Wednesday, August 3, 2016

Mieng Kham - An explosion of flavors in one mouthful!

I love Thai food in all its variations - the spicy tom yums and curries, flavorful grilled meats and seafood, and noodles of course. What I like the most are Thai salads, a unique combination of different salad leaves and fruits, piquant herbs and often shredded meat as well.  The flavours all meld together in mouth-watering combinations that whet the appetite, leaving you craving for more. The appeal of Thai food can be summed up in a neat little package called Mieng Kham. You can just pop in your mouth for an explosion of favours - sweet, sour, spicy and bitter all at once!

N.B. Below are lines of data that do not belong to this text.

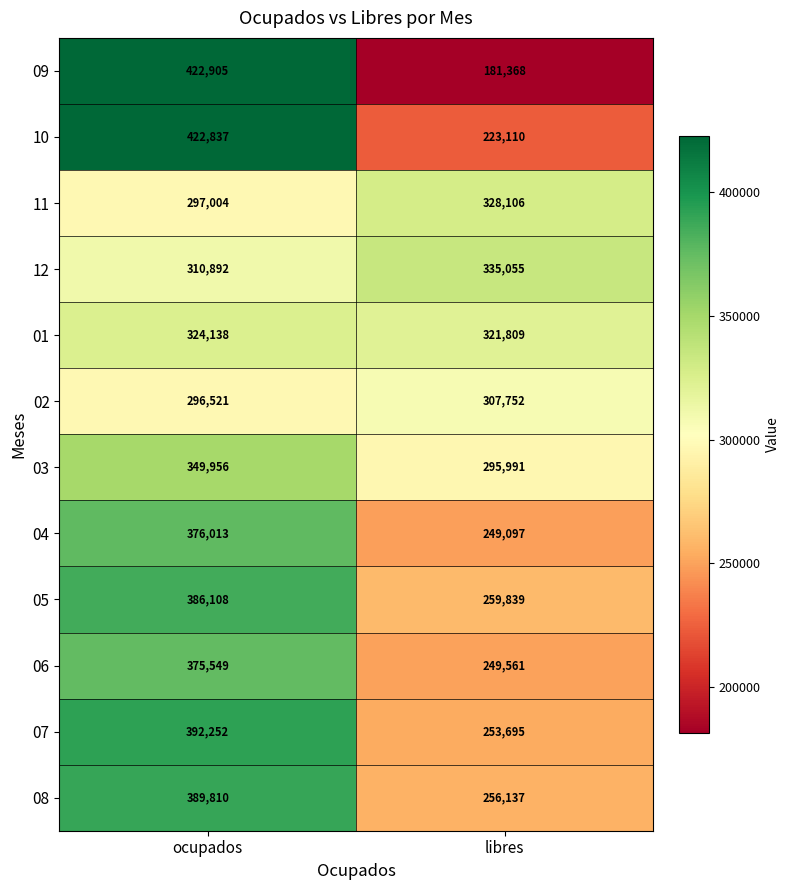

What is the difference between the highest and lowest values at libres?

153687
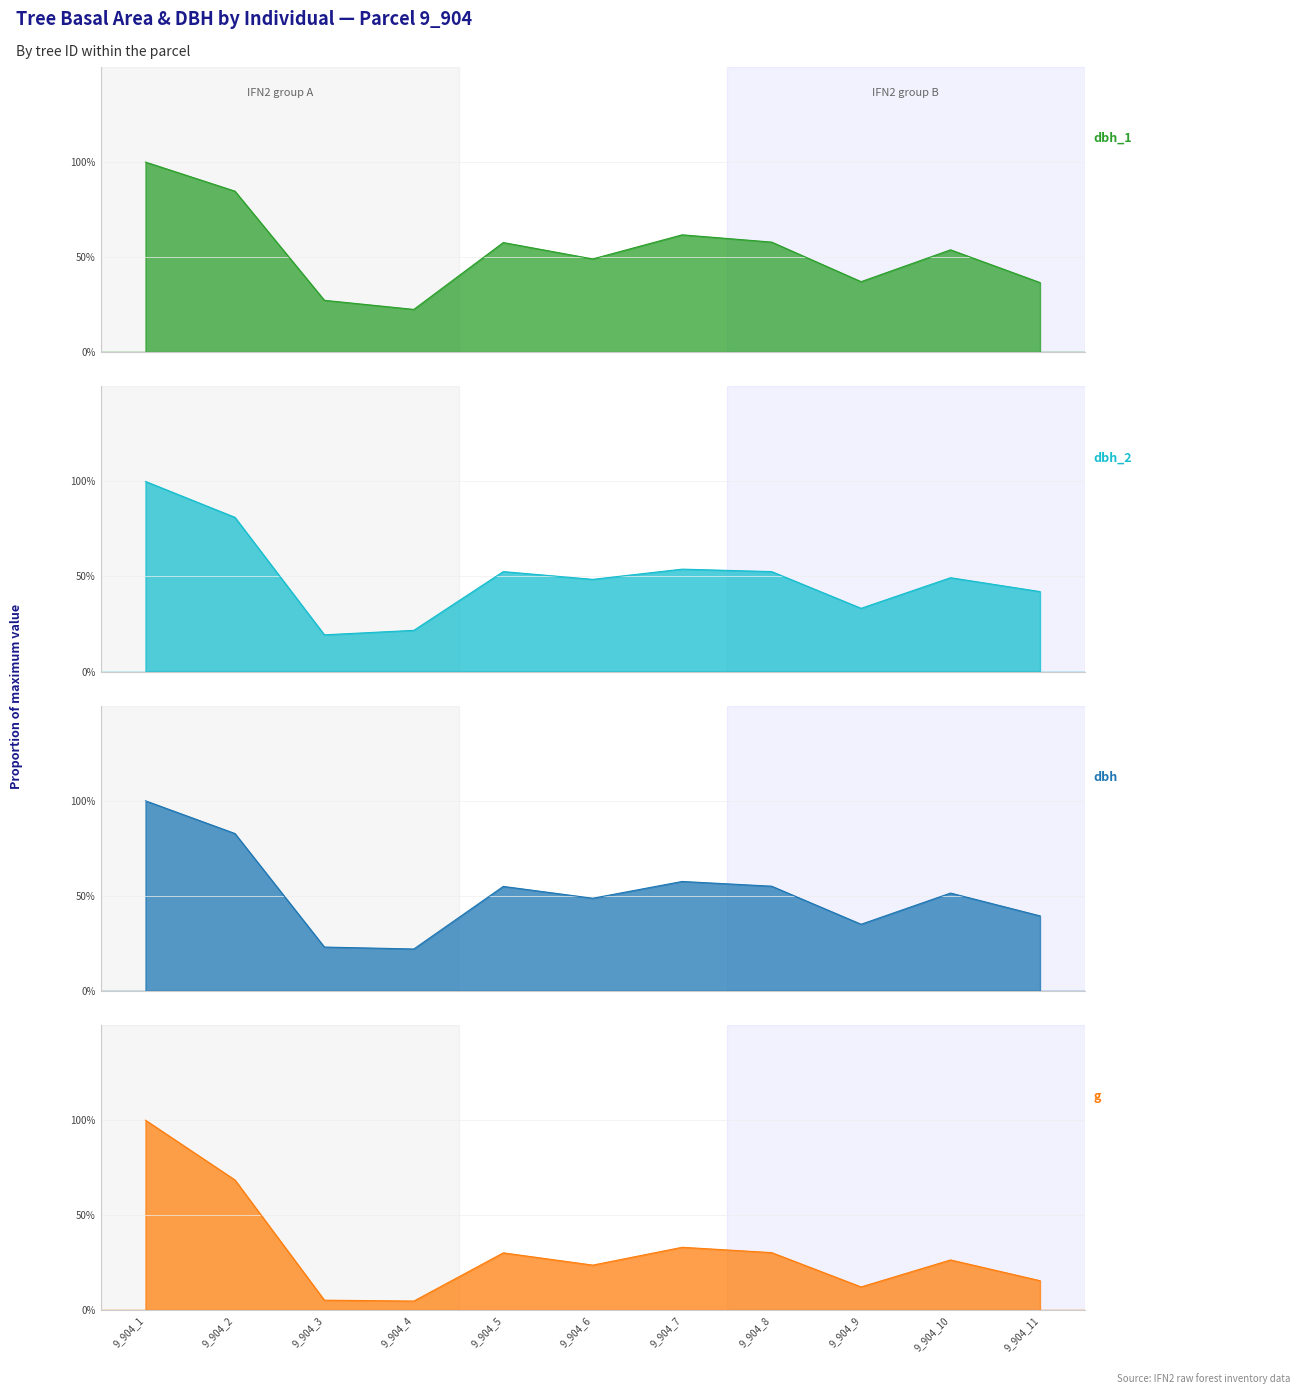

Read the dbh_1 value at 9_904_11.

0.4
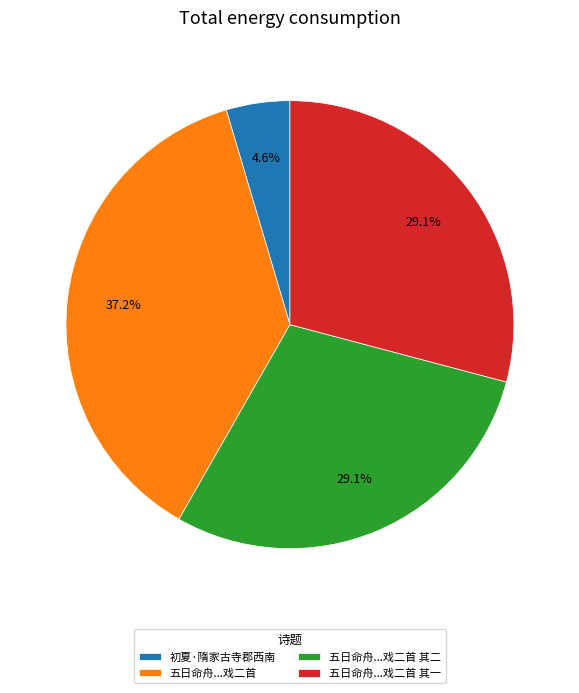

Between 五日命舟...戏二首 and 初夏·隋家古寺郡西南, which is larger?

五日命舟...戏二首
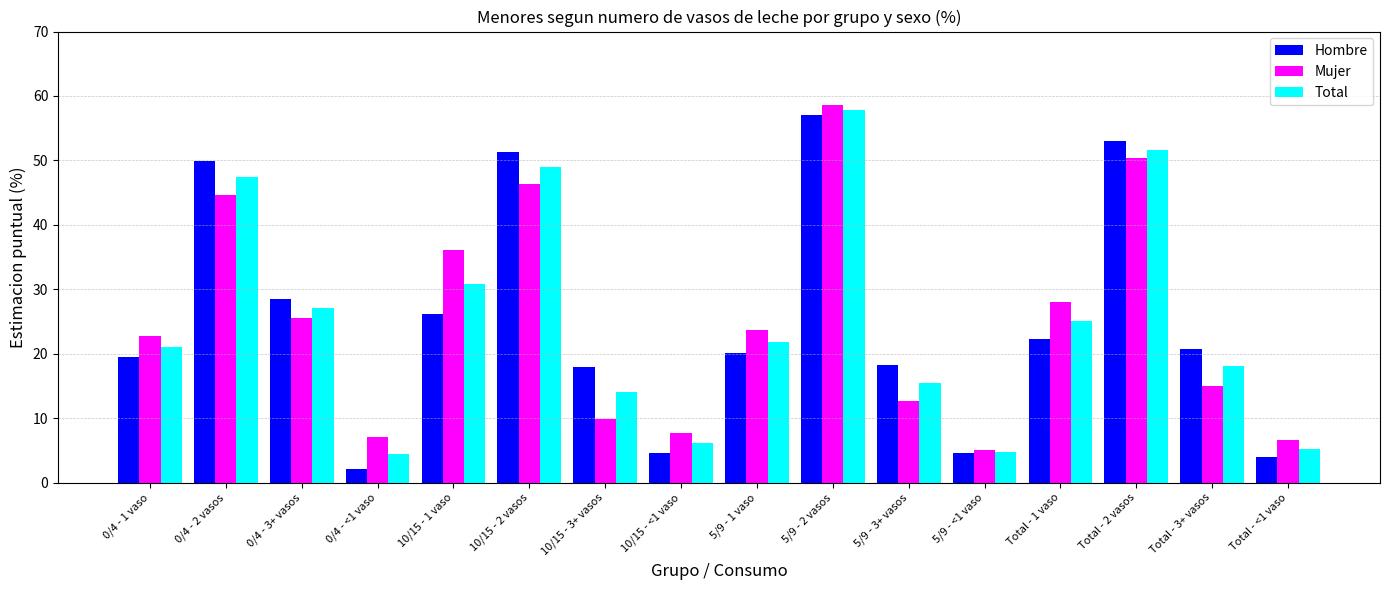

What is the total value across all series at 10/15 - 3+ vasos?

41.8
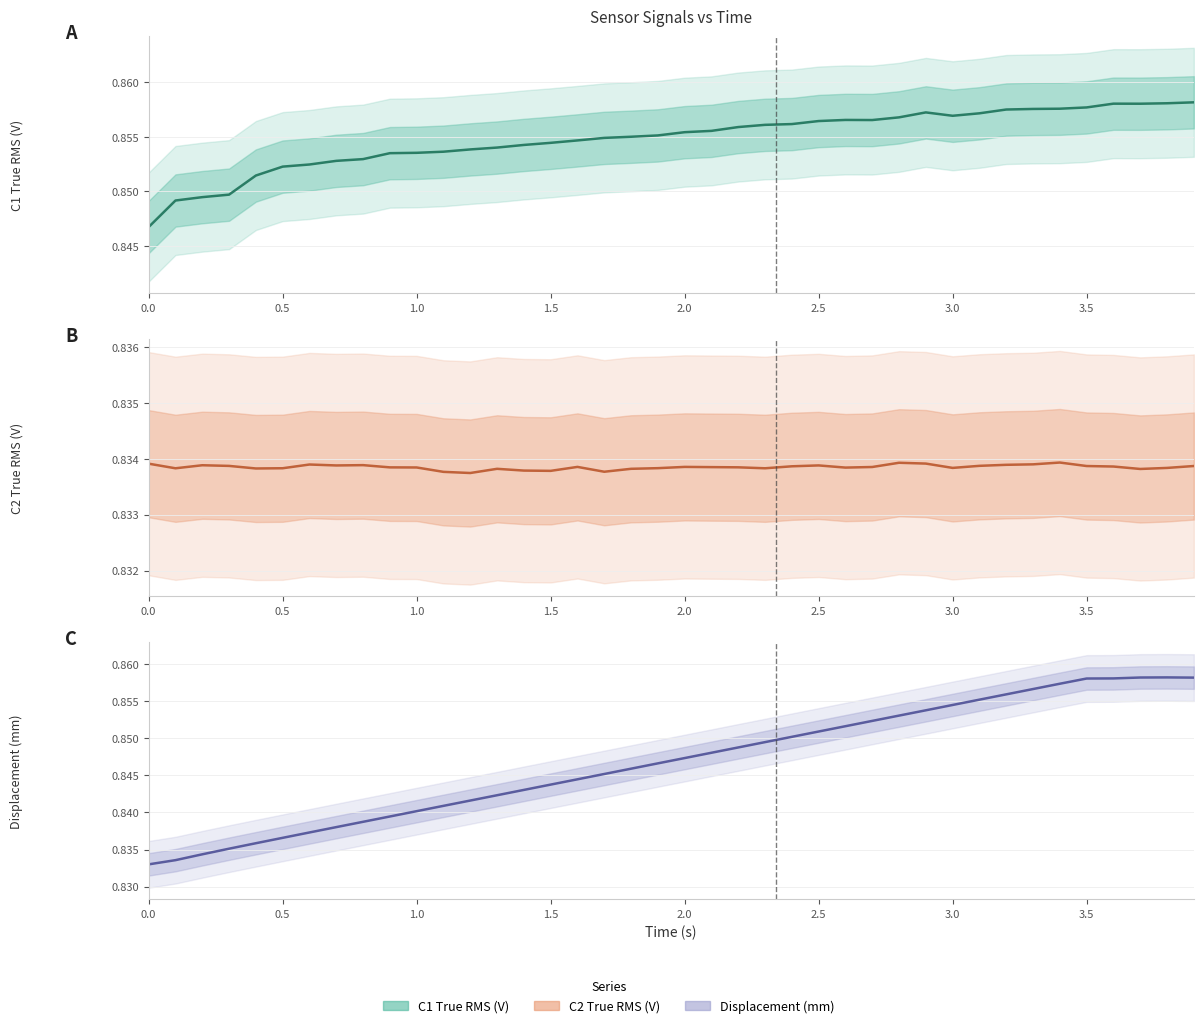

What is the value of the Displacement (mm) point at the 23rd from the left?

0.8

I’ve had Mieng Kham in various Thai restaurants, but it was in Chiangmai many years ago that I discovered these diminutive snacks sold as street food. Each morsel was tightly wrapped up and four or five or them were skewered together. They came together with the dipping sauce in a separate bag. And only for less than 50 cents!

I thoroughly enjoy having Mieng Kham as a refreshing appetizer in Thai restaurants. It’s always fun to play with food and Mieng Kham is no exception. It’s a challenge folding the betel leaf into a cone and filling it with each of the side ingredients, being careful not to fill it too much. Then it’s just a matter of drizzling a little of the sauce on top and popping the whole thing in your mouth without spilling or dropping any of it.

When I had a look at some of the Mieng Kham recipes, I realized that it was really quite simple to make, just having to purchase and assemble all the ingredients. Best of all, there are betel leaves growing at the bottom of my apartment block, ready for the picking. I just choose leaves that are not too old but large enough to accommodate all the chopped up ingredients. I suppose any kind of lettuce leaf that’s large enough will make a good substitute, but the betel leaf does have a subtle bitterness that lends itself very well to the melding of all the flavors.

I’ve tried to make the recipe as simple as possible, mainly because I’m a lazy cook and don’t fancy spending so much time slicing and chopping. When I run out of palm sugar, I just substitute it with honey or brown sugar and also add some hoisin sauce for extra piquancy. There’s really no hard and fast rule. You just include whatever you like and omit the rest, although the trifecta of Thai cooking - fish sauce, lime and sugar - are a must.

Mieng Kham

Dipping sauce:
1 tbsp minced ginger
1 tbsp minced lemongrass
1 tbsp minced shallots
1 small piece of toasted shrimp paste
1/2 cup palm sugar
1/4 cup fish sauce
1/4 cup lime juice

Pound the ginger, lemongrass, shallots rand shrimp paste together.
In a pot, heat fish sauce, palm sugar and lime juice.
Mix in the pounded ingredients and keep stirring until it reaches the consistency of honey and drizzles easily. If it is too thick, then add some water.
Cool and set aside.

Side ingredients:
1/2 cup toasted coconut flakes
1/2 cup toasted dried shrimp
1/2 cup roasted peanuts
1/2 cup shallots
1/2 cup ginger
1/2 cup chillies
1/2 cup lime
20-30 betel leaves, washed and dried (can be substituted with lettuce leaf)

Cut the above to similar-sized cubes and slices, about 1/2 cm each.

Serve all the side ingredients and betel leaves in a lazy susan dish or individual bowls.
To eat, hold the leaf in one hand and place a little of everything on it. Drizzle a little of the sauce on the top, wrap it up and pop it in your mouth.